WORK TO BE COMPLETED: Write out the listing again, exactly as it appears below.

EXCERPTED DATA:
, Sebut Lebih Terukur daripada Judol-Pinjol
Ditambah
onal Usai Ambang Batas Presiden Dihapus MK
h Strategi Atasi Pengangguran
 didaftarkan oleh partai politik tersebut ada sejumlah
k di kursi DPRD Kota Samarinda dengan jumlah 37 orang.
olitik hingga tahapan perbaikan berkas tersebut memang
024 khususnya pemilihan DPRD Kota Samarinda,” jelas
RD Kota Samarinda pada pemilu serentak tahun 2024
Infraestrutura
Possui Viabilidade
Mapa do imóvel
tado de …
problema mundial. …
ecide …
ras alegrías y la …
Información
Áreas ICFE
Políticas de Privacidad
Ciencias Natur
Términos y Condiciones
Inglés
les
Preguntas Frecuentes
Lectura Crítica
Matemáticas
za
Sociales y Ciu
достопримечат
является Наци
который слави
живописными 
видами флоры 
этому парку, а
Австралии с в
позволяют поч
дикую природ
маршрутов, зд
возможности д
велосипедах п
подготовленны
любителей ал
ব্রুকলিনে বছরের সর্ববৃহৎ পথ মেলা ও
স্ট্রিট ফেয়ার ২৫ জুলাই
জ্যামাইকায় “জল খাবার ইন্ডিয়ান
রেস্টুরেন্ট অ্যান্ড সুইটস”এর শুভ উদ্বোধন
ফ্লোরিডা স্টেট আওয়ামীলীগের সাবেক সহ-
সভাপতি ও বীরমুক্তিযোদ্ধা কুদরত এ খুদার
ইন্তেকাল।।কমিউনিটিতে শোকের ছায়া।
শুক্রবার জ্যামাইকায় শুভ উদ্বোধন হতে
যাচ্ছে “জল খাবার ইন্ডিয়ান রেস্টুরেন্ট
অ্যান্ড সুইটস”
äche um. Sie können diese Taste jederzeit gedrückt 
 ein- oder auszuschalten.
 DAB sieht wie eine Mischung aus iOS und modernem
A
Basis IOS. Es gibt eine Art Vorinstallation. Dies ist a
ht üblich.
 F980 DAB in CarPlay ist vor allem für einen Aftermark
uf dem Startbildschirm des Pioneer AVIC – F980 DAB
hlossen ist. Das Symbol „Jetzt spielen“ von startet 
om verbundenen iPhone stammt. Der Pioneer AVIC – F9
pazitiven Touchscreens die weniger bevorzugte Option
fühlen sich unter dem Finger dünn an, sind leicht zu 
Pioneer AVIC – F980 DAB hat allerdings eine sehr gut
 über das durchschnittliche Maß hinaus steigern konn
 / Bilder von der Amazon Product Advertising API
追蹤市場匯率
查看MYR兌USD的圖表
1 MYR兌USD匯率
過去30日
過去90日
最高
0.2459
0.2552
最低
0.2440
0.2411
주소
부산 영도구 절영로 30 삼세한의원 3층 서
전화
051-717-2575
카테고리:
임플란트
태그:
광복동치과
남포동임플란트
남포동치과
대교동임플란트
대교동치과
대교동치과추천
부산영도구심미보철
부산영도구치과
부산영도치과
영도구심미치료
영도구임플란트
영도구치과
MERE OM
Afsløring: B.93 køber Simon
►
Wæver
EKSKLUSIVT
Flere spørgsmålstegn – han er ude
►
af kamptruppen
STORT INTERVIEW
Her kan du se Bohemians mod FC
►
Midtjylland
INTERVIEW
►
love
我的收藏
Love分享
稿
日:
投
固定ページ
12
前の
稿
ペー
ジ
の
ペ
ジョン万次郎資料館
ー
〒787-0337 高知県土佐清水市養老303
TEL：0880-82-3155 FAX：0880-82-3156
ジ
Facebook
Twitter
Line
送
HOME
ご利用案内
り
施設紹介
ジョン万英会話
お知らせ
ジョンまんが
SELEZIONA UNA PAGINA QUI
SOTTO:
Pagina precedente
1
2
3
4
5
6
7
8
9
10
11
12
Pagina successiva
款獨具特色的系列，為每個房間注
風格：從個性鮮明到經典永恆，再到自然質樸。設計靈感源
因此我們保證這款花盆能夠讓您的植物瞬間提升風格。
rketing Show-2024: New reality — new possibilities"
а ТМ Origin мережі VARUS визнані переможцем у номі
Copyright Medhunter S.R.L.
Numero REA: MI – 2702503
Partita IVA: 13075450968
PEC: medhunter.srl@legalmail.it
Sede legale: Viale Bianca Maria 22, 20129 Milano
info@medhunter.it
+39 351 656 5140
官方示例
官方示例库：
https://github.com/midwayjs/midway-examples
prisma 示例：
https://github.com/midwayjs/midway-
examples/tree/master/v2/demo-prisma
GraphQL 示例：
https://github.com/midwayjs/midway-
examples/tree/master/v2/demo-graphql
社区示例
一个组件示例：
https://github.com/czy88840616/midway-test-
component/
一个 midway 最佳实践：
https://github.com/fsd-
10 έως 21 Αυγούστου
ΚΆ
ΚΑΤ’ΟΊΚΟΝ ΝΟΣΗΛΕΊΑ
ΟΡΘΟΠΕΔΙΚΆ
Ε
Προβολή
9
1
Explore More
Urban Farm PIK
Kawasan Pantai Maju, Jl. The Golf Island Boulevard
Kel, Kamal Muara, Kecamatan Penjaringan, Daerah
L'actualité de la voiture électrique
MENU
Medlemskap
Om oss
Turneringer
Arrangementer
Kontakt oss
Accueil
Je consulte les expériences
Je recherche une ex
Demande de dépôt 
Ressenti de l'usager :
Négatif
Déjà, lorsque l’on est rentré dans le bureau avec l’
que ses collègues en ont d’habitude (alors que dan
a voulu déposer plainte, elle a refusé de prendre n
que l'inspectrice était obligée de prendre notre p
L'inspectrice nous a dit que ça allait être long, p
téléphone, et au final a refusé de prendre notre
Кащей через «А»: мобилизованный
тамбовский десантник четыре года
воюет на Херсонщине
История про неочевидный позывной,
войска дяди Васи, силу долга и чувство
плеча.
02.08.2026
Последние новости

EXERCISE RESULT:
, Sebut Lebih Terukur daripada Judol-Pinjol
Ditambah
onal Usai Ambang Batas Presiden Dihapus MK
h Strategi Atasi Pengangguran
 didaftarkan oleh partai politik tersebut ada sejumlah
k di kursi DPRD Kota Samarinda dengan jumlah 37 orang.
olitik hingga tahapan perbaikan berkas tersebut memang
024 khususnya pemilihan DPRD Kota Samarinda,” jelas
RD Kota Samarinda pada pemilu serentak tahun 2024
Infraestrutura
Possui Viabilidade
Mapa do imóvel
tado de …
problema mundial. …
ecide …
ras alegrías y la …
Información
Áreas ICFE
Políticas de Privacidad
Ciencias Natur
Términos y Condiciones
Inglés
les
Preguntas Frecuentes
Lectura Crítica
Matemáticas
za
Sociales y Ciu
достопримечат
является Наци
который слави
живописными 
видами флоры 
этому парку, а
Австралии с в
позволяют поч
дикую природ
маршрутов, зд
возможности д
велосипедах п
подготовленны
любителей ал
ব্রুকলিনে বছরের সর্ববৃহৎ পথ মেলা ও
স্ট্রিট ফেয়ার ২৫ জুলাই
জ্যামাইকায় “জল খাবার ইন্ডিয়ান
রেস্টুরেন্ট অ্যান্ড সুইটস”এর শুভ উদ্বোধন
ফ্লোরিডা স্টেট আওয়ামীলীগের সাবেক সহ-
সভাপতি ও বীরমুক্তিযোদ্ধা কুদরত এ খুদার
ইন্তেকাল।।কমিউনিটিতে শোকের ছায়া।
শুক্রবার জ্যামাইকায় শুভ উদ্বোধন হতে
যাচ্ছে “জল খাবার ইন্ডিয়ান রেস্টুরেন্ট
অ্যান্ড সুইটস”
äche um. Sie können diese Taste jederzeit gedrückt 
 ein- oder auszuschalten.
 DAB sieht wie eine Mischung aus iOS und modernem
A
Basis IOS. Es gibt eine Art Vorinstallation. Dies ist a
ht üblich.
 F980 DAB in CarPlay ist vor allem für einen Aftermark
uf dem Startbildschirm des Pioneer AVIC – F980 DAB
hlossen ist. Das Symbol „Jetzt spielen“ von startet 
om verbundenen iPhone stammt. Der Pioneer AVIC – F9
pazitiven Touchscreens die weniger bevorzugte Option
fühlen sich unter dem Finger dünn an, sind leicht zu 
Pioneer AVIC – F980 DAB hat allerdings eine sehr gut
 über das durchschnittliche Maß hinaus steigern konn
 / Bilder von der Amazon Product Advertising API
追蹤市場匯率
查看MYR兌USD的圖表
1 MYR兌USD匯率
過去30日
過去90日
最高
0.2459
0.2552
最低
0.2440
0.2411
주소
부산 영도구 절영로 30 삼세한의원 3층 서
전화
051-717-2575
카테고리:
임플란트
태그:
광복동치과
남포동임플란트
남포동치과
대교동임플란트
대교동치과
대교동치과추천
부산영도구심미보철
부산영도구치과
부산영도치과
영도구심미치료
영도구임플란트
영도구치과
MERE OM
Afsløring: B.93 køber Simon
►
Wæver
EKSKLUSIVT
Flere spørgsmålstegn – han er ude
►
af kamptruppen
STORT INTERVIEW
Her kan du se Bohemians mod FC
►
Midtjylland
INTERVIEW
►
love
我的收藏
Love分享
稿
日:
投
固定ページ
12
前の
稿
ペー
ジ
の
ペ
ジョン万次郎資料館
ー
〒787-0337 高知県土佐清水市養老303
TEL：0880-82-3155 FAX：0880-82-3156
ジ
Facebook
Twitter
Line
送
HOME
ご利用案内
り
施設紹介
ジョン万英会話
お知らせ
ジョンまんが
SELEZIONA UNA PAGINA QUI
SOTTO:
Pagina precedente
1
2
3
4
5
6
7
8
9
10
11
12
Pagina successiva
款獨具特色的系列，為每個房間注
風格：從個性鮮明到經典永恆，再到自然質樸。設計靈感源
因此我們保證這款花盆能夠讓您的植物瞬間提升風格。
rketing Show-2024: New reality — new possibilities"
а ТМ Origin мережі VARUS визнані переможцем у номі
Copyright Medhunter S.R.L.
Numero REA: MI – 2702503
Partita IVA: 13075450968
PEC: medhunter.srl@legalmail.it
Sede legale: Viale Bianca Maria 22, 20129 Milano
info@medhunter.it
+39 351 656 5140
官方示例
官方示例库：
https://github.com/midwayjs/midway-examples
prisma 示例：
https://github.com/midwayjs/midway-
examples/tree/master/v2/demo-prisma
GraphQL 示例：
https://github.com/midwayjs/midway-
examples/tree/master/v2/demo-graphql
社区示例
一个组件示例：
https://github.com/czy88840616/midway-test-
component/
一个 midway 最佳实践：
https://github.com/fsd-
10 έως 21 Αυγούστου
ΚΆ
ΚΑΤ’ΟΊΚΟΝ ΝΟΣΗΛΕΊΑ
ΟΡΘΟΠΕΔΙΚΆ
Ε
Προβολή
9
1
Explore More
Urban Farm PIK
Kawasan Pantai Maju, Jl. The Golf Island Boulevard
Kel, Kamal Muara, Kecamatan Penjaringan, Daerah
L'actualité de la voiture électrique
MENU
Medlemskap
Om oss
Turneringer
Arrangementer
Kontakt oss
Accueil
Je consulte les expériences
Je recherche une ex
Demande de dépôt 
Ressenti de l'usager :
Négatif
Déjà, lorsque l’on est rentré dans le bureau avec l’
que ses collègues en ont d’habitude (alors que dan
a voulu déposer plainte, elle a refusé de prendre n
que l'inspectrice était obligée de prendre notre p
L'inspectrice nous a dit que ça allait être long, p
téléphone, et au final a refusé de prendre notre
Кащей через «А»: мобилизованный
тамбовский десантник четыре года
воюет на Херсонщине
История про неочевидный позывной,
войска дяди Васи, силу долга и чувство
плеча.
02.08.2026
Последние новости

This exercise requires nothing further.